Something About the Future
With all the weird things that regularly stream out of the Nordic region, you’d think there must be something in the water over there. I theorize that it has more to do with climate and lack of sunshine, but that’s neither here nor there. iamamiwhoami’s bounty comes to us from Sweden, one of the many great northern European wells of weird music, and it lives up to its motherland’s reputation.
Let it be known from the start that iamamiwhoami is not exactly a band. It’s not really an artist either. It’s more of a running collaborative mixed-media project headed by Swedish singer-songwriter Jonna Lee. This creative entity got its start a few years ago with a cryptic series of online music videos that gradually coalesced into a full-fledged film/album, and now it has released its second album to universally confused and largely impressed audiences.

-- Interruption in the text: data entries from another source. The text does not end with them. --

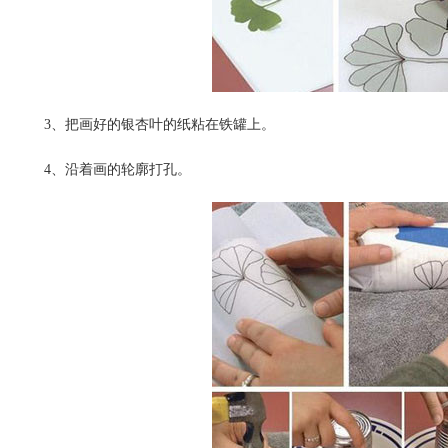
3、把画好的银杏叶的纸粘在铁罐上。
4、沿着画的轮廓打孔。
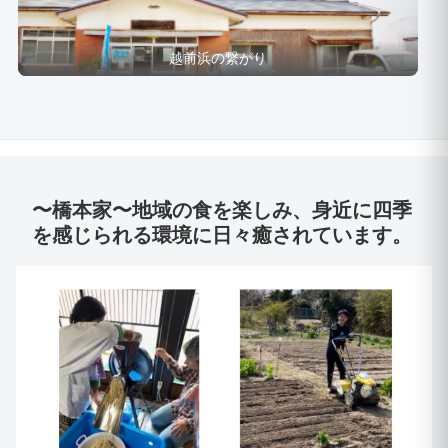
越前浜の繋がり
〜橋本家〜地域の食を楽しみ、身近に四季
を感じられる環境に日々癒されています。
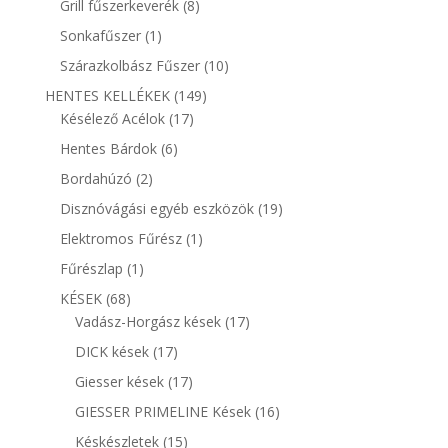
8
Grill fűszerkeverék
8
termék
1
Sonkafűszer
1
termék
10
Szárazkolbász Fűszer
10
termék
149
HENTES KELLÉKEK
149
17
termék
Késélező Acélok
17
termék
6
Hentes Bárdok
6
termék
2
Bordahúzó
2
termék
19
Disznóvágási egyéb eszközök
19
termék
1
Elektromos Fűrész
1
termék
1
Fűrészlap
1
termék
68
KÉSEK
68
termék
17
Vadász-Horgász kések
17
termék
17
DICK kések
17
termék
17
Giesser kések
17
termék
16
GIESSER PRIMELINE Kések
16
termék
15
Késkészletek
15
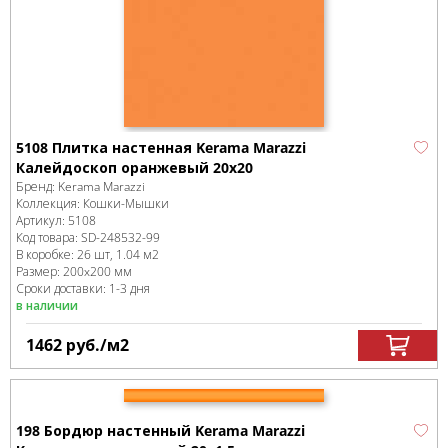
5108 Плитка настенная Kerama Marazzi
Калейдоскоп оранжевый 20х20
Бренд:
Kerama Marazzi
Коллекция:
Кошки-Мышки
Артикул:
5108
Код товара:
SD-248532
-99
В коробке
:
26 шт, 1.04 м
2
Размер:
200x200 мм
Сроки доставки: 1-3 дня
в наличии
1462
руб.
/м
2
198 Бордюр настенный Kerama Marazzi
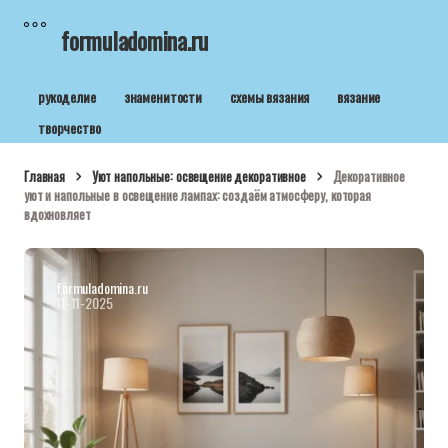
formuladomina.ru
рукоделие
знаменитости
схемы вязания
вязание
творчество
Главная
Уют напольные: освещение декоративное
Декоративное
уют и напольные в освещение лампах: создаём атмосферу, которая
вдохновляет
formuladomina.ru
11-11-2025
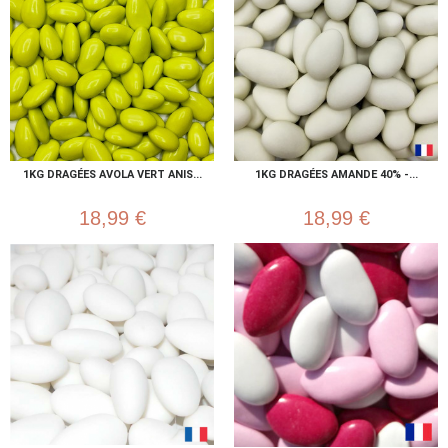
1KG DRAGÉES AVOLA VERT ANIS...
1KG DRAGÉES AMANDE 40% -...
18,99 €
18,99 €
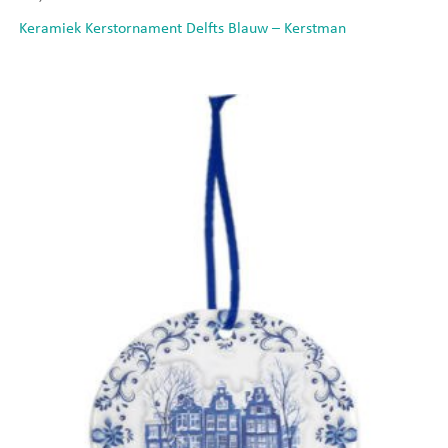
Keramiek Kerstornament Delfts Blauw – Kerstman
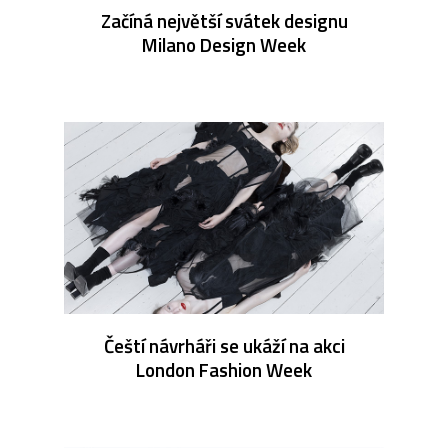
Začíná největší svátek designu
Milano Design Week
Čeští návrháři se ukáží na akci
London Fashion Week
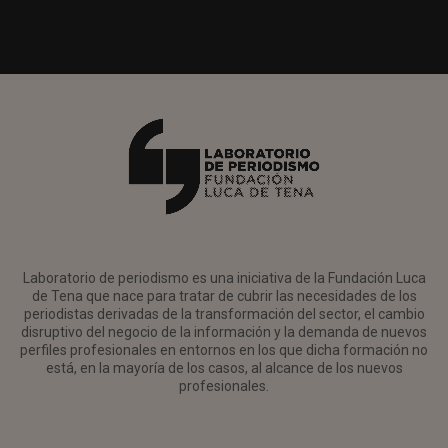
Laboratorio de periodismo es una iniciativa de la Fundación Luca
de Tena que nace para tratar de cubrir las necesidades de los
periodistas derivadas de la transformación del sector, el cambio
disruptivo del negocio de la información y la demanda de nuevos
perfiles profesionales en entornos en los que dicha formación no
está, en la mayoría de los casos, al alcance de los nuevos
profesionales.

Intentionally cryptic and unpredictable, iamamiwhoami is kind of a viral band– the kind of thing that’s been attempted before, but could only exist in the contemporary age of social media and file sharing. Musically, bounty is a fine piece of work. Lee’s vocals layer up into a ghostly choir and her songwriting holds its own even against the weirdest of backdrops. Tracks range from ambient fuzz to abrasive electropop, with sufficient variety to stay fresh and enough common thread to tie it all together. However, you have to wonder if an album release like this is really necessary. iamamiwhoami was not a strictly musical project to begin with; it was a fusion of music, video and electronic mystery made possible by modern technology. It’s a very creative and impressive example of using technology to take music to new places, but the album release just seems so conventional.
In their first incarnations, these songs were accompanied by both video and a playful sense of urgent mystery that made them something more than just songs. This is not to say that the music doesn’t stand up on its own merit– it was never really meant to do so. bounty isn’t new, as you can see for yourself on iamamiwhoami’s YouTube channel, where every song is readily available with its corresponding video. This is the transference of an already completed work into a different medium. It should be great for iamamiwhoami fans who can’t stand streaming audio file compression, but it has a kind of dissolving effect on the mystique that makes it special.